All over New York, lights are being hung around trees, and holiday markets are bustling once again. Ice rinks, armfuls of shopping bags and floor length jackets are a common sight on the streets of the city.
But amid the holiday cheer, Covid still looms in the back of people’s minds.
“You’re apprehensive because everyone is coming back,” said native New Yorker Tammy Lassiter. “Being here, being the ground zero of Covid, you do have reservations because everyone from everywhere is coming. Outside of that, you do want to be a part of something.”
New York has suffered both economically and socially during the pandemic, and the drop in tourism did not help.
The city has seen an abundance of tourism the past ten years, but in 2020, the number of visitors to New York City fell by 67 percent to 22.3 million, compared to 66.6 million in 2019, according to the Office of the New York State Comptroller.
A report from the office said that the tourism industry has suffered a 75 percent drop from $80.3 billion in 2019 to $20.2 billion during the pandemic.
But with the holiday season already in full swing, city officials anticipate many tourists will be visiting the city, despite Covid’s new variant, Omicron.
“Everything [is] coming back full strength, the way we love it,” Mayor Bill de Blasio said in a press conference. “Hundreds of thousands of people there to celebrate. We can finally get back together again. It’s going to be amazing.
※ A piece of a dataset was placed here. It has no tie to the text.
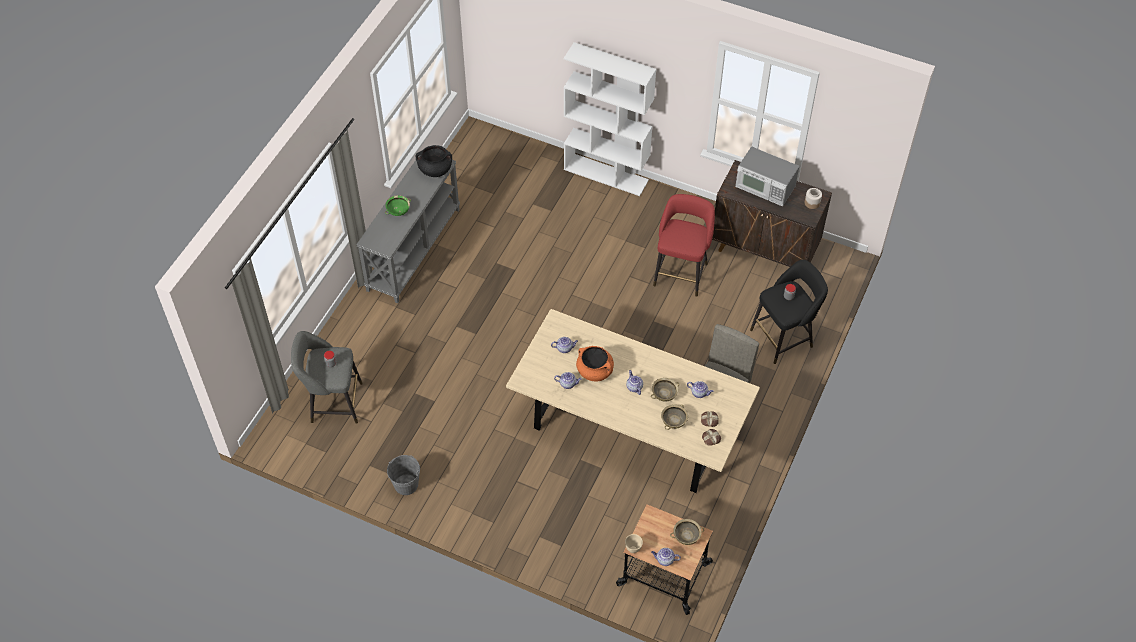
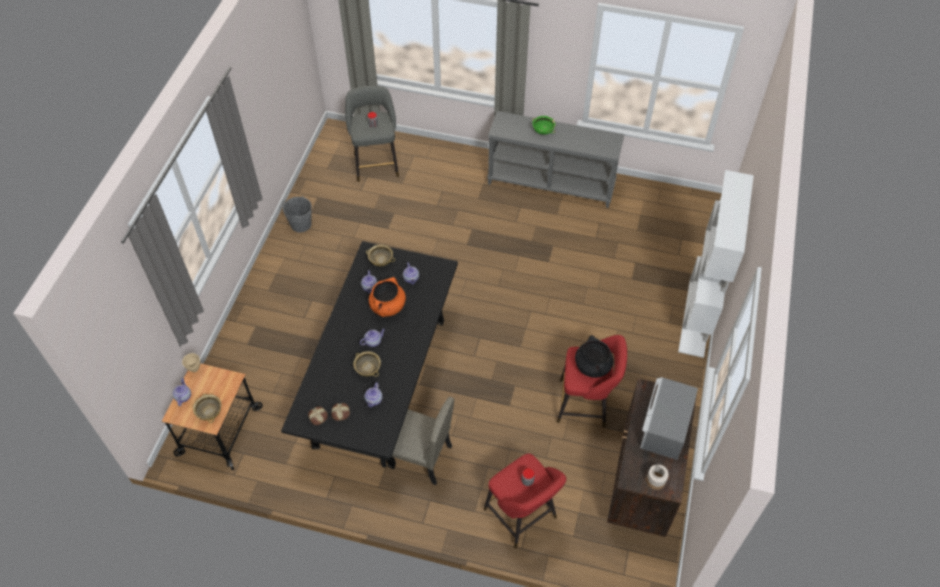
camera: 80 degrees right, 0 degrees up
(435, 170) = (601, 147): black cooking pot -> black cooking pot (592, 366)
(630, 427) = (381, 381): beige dining table -> black dining table
(673, 421) = (335, 381): beige bowl -> beige bowl (380, 260)
(784, 337) = (522, 516): black stool -> red stool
It’s going to be a joy for this city.”
Because of the holidays, De Blasio warned New Yorkers to get their booster shot.
“Everything we’re doing is to bring back New York City, our recovery,” he said. “And part of what’s great about our recovery is when we bring back great New York City traditions.”
Crowds this holiday season are expected to be the “largest since the start of the pandemic,” according to estimates from the Mayor’s office.
Last year, New York resident Emily Dean was able to go ice skating at Rockefeller Center because hardly anyone was in the city, she said.
“New York feels alive again and a little bit more normal,” Dean said. “I got a booster, so I’m kind of less afraid. It’s just nice to have people around again.”
The Macy’s Thanksgiving Day Parade had 50 million viewers this year with an approximate 2.5 million people who attended in person, so it’s no surprise that crowds flooded the Rockefeller Center to witness the tree lighting on Dec. 1.
“I’ve been encountering a lot of tourists here, and that’s great, but you don’t know what to expect,” Lassiter said. “You’re happy to welcome people back and I know people come here because they know New York City isn’t playing around like other places, but it’s still hard to feel 100% comfortable.”
Nancy Sedgwick and Karen Janney have travelled from San Diego to New York for Christmas for years — but last year they broke tradition.
“It feels good to be out enjoying things again,” Sedgwick said. “We love the lights, we love the Christmas markets. It’s tradition, it’s the Christmas spirit. This country’s been in a bad place for many reasons for a while, a lot of ugliness, but now everybody seems to be in a better mood and happy.”
Janney said that even with the crowds and Covid, she is thrilled to be back in the city.
“I mean it’s just unlike anything else,” she said.
And though there are more tourists traveling during the pandemic, New Yorker Ariana Collur said that part of the Christmas spirit is to gather and have people visiting the city.
“It’s great to have New York back,” said Collur. “I love Christmas time. It’s really nice to see everyone around. The more the merrier, as long as we’re safe.”
The Times Square ball drop is also a classic New York tradition.
Senior Vice President for the Times Square Alliance Regina Fojas said the alliance will be ready for “hundreds of thousands” of people at this year’s event. Fojas said that alongside the ball drop, viewers can anticipate a number of performances to celebrate the new year.
“We are ready and thrilled to welcome a full house of revelers back to Times Square to celebrate the New Year this year,” Fojas said. “Now more than ever we need to come together to revive our favorite traditions with our loved ones – reflecting on a tough year behind us while looking forward to a new year with hope.”
Peggy Ellis, a vendor at Union Square Market, has lived in New York for 25 years. Ellis said that she is grateful to be back because a lot of vendors suffered due to the pandemic.
“There’s something special about New York during the holidays, and I do think people missed it. I know I did,” Ellis said. “I think people were sad that they couldn’t be here last year. I’m finding a lot of holiday cheer around.”
Heather Fay, Union Square holiday market vendor and owner of Herbs Fit Life, said there have been a lot more tourists around the market. She has a shop location in the East Village that she described as a “ghost town” during the pandemic, but is more hopeful, given all the people she’s seen visiting the market.
“I feel like there’s a change coming, a lot of people are visiting here, a lot of people are moving here, it’s a really good time,” Fay said. “The morale is definitely lifted here,” Fay said. “People are just happy that [New York] is back.”